DURHAM, N.C., JULY 14 -- In a steamy, suffocating gymnasium, Craig Pittman, a marine corporal from Quantico, grabbed 250-pound Dean Hall around the waist from behind and lifted him up over his head, letting him fall to the mat behind his back.
"That's a Greco-Roman move called back-to-belly," said Pittman, 27, who, besides competing in freestyle, is the second ranked Greco-Roman wrestler in his class in the U.S.
"People like to see you throw," he said. "They want more fluent movement, more action."
Pittman, 6-0, 220, wrestled yesterday in a mini-tournament to qualify for today's opening round of the Olympic Festival freestyle wrestling tournament. He was seeded fourth in the 286-pound-and-under class, and Hall, who had qualified for the festival at the U.S. Open in the spring, was seeded third.

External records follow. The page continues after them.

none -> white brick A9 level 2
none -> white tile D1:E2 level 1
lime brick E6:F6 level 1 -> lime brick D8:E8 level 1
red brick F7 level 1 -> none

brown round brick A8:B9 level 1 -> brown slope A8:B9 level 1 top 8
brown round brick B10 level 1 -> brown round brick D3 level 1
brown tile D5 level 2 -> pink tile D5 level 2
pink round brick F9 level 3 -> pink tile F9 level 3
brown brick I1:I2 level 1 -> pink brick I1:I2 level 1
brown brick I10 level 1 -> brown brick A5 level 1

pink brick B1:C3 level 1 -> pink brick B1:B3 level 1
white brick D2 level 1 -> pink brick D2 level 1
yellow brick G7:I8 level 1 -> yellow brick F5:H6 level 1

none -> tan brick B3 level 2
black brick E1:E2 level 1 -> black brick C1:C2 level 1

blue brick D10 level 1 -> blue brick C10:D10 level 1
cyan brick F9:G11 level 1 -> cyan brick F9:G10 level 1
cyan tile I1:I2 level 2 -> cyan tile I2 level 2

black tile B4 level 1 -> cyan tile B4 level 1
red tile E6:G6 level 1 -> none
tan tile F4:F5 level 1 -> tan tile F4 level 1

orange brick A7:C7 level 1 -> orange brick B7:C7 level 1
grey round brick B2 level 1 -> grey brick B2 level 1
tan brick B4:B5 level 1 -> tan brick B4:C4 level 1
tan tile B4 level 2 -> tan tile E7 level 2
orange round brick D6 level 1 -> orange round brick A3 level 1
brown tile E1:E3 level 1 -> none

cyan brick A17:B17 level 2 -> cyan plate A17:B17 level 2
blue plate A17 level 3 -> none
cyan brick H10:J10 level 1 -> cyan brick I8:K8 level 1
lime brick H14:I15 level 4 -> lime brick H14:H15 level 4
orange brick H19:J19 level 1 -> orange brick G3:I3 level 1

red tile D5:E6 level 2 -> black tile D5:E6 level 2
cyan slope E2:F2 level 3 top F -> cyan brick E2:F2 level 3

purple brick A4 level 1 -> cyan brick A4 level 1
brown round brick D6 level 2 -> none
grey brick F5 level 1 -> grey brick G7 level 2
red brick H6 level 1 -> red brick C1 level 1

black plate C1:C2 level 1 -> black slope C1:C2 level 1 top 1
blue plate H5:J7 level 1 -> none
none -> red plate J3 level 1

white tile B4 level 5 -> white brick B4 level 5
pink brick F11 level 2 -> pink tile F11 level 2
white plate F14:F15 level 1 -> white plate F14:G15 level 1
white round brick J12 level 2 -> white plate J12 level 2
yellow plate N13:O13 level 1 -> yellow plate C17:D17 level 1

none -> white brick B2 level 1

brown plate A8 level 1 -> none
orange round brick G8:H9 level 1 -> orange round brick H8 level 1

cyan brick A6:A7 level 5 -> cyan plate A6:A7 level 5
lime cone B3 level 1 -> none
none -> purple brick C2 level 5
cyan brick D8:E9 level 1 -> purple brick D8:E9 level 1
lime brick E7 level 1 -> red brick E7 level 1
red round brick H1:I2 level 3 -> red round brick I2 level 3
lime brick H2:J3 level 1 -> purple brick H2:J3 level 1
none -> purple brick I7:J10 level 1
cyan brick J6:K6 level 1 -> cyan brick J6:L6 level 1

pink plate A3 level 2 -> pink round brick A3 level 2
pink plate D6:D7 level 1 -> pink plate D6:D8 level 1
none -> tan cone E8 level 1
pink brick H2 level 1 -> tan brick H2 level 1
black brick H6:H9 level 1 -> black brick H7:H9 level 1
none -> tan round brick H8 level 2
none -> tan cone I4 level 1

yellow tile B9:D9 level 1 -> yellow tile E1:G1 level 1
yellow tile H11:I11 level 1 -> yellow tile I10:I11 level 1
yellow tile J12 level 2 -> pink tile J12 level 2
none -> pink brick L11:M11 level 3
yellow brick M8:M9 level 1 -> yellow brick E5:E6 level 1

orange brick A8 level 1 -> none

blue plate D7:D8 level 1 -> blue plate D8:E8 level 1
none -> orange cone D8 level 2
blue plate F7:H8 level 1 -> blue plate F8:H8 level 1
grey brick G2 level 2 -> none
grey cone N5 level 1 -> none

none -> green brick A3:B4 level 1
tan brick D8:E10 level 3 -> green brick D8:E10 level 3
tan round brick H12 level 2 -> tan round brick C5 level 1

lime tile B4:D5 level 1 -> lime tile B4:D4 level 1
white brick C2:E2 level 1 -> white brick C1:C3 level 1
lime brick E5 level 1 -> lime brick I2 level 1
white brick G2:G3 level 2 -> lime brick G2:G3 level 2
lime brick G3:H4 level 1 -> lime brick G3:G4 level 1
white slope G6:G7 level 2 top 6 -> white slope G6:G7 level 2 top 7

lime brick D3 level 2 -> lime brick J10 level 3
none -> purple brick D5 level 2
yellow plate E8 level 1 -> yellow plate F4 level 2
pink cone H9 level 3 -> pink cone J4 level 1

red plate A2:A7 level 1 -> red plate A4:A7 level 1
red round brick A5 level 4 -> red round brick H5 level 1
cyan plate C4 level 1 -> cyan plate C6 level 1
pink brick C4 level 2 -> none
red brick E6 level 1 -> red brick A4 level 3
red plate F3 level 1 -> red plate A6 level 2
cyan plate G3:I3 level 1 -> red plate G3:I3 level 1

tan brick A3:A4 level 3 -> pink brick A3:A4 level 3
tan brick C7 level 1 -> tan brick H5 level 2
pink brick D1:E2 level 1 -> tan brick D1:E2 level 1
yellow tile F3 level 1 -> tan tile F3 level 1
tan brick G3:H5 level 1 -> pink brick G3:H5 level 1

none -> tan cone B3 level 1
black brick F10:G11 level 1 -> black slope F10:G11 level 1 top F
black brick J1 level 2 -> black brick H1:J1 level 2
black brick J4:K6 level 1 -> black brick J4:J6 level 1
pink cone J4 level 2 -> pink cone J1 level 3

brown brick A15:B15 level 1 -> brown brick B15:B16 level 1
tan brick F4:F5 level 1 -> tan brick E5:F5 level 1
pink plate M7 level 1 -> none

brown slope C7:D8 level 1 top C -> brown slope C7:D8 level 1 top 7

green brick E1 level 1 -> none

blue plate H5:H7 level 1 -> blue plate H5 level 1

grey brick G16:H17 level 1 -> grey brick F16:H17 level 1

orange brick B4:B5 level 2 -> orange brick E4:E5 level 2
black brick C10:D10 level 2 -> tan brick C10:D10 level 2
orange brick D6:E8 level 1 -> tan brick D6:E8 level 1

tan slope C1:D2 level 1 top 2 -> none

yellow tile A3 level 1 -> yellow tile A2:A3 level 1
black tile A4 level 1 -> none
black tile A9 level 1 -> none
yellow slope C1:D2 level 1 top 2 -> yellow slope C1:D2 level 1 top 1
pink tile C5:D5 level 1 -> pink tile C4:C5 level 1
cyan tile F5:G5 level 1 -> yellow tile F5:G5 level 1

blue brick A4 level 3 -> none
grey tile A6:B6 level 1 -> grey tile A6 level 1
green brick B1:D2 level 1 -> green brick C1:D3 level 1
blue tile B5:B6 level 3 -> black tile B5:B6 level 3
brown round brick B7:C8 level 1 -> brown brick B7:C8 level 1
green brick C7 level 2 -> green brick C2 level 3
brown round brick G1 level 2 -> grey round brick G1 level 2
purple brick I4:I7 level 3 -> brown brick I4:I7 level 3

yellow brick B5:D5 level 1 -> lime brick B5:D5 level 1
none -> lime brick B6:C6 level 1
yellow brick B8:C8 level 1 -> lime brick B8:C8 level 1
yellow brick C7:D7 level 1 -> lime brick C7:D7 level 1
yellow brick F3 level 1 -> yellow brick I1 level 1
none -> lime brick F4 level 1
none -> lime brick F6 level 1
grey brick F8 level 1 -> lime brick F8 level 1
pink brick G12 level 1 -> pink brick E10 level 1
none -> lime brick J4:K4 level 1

All pairs will meet again at 7 p.m. in the best-of-three series. If Pittman wins again, he would face second seed Tom Erikson Wednesday. The winner of that match will wrestle top seed Bruce Baumgartner, a 1984 Olympic gold medalist.
If Hall wins this evening, a third match will follow to decide who advances.
Pittman was awarded four points for that over-the-head maneuver, the most dramatic seen in the 10 matches between the third and fourth seeds in each weight class this afternoon.
The smaller competitors were certainly quicker and accumulated more points, but Pittman's move, a risky one because the man above barely misses falling on the head and neck of the man below, was the most affective in establishing a quick advantage.
Pittman's early advantage over Hall lasted until a flurry in the last 30 seconds of the match, then Hall tied the score. In sudden-death overtime, Pittman scored the first point, pushing and carrying Hall to the edge of the mat for a 5-4 victory.
"I'm one of the smaller heavyweights and also probably one of the most agile," said Pittman, 27.
"My tempo is usually quicker but the mini-tournament really took it out of me. I felt lethargic out there."
Pittman began wrestling in ninth grade in Freeport, New York. He wasn't offered any college scholarships, but went to the University of Kentucky, hoping to be awarded one.
He left Kentucky after the second year and joined the marines, "knowing they had a good program," he said. "I wanted to pursue my goal of making the '84 and '88 Olympic teams."
In the 1984 trials, he lost to eventual gold medalist Steve Frazier. Before he left the military for a second shot at collegiate wrestling at Oklahoma State, he became the first man to win both the Greco-Roman and freestyle classes in the military world championships.
After two years at Oklahoma State, he returned to Quantico, home of the marines' national team.
"I missed the guys back in the corps," he said. "I think in the corps we're a little more disciplined. We've got a number of world class athletes; it's a serious environment.
"I train both styles two times a day. That's my job right now."
Quantico teammate Greg Gibson (220-pound class) offered Pittman the top caliber training partner Pittman said he lacked in college.
Gibson is seeded second in his weight class at the festival and finished second in the 1987 U.S. Open. He also wrestles Greco-Roman style and won the silver medal in the 1984 Olympics.
He will wrestle in his first freestyle match on Wednesday. As the top Greco-Roman seed at 220 pounds, he will not compete in that style until Friday.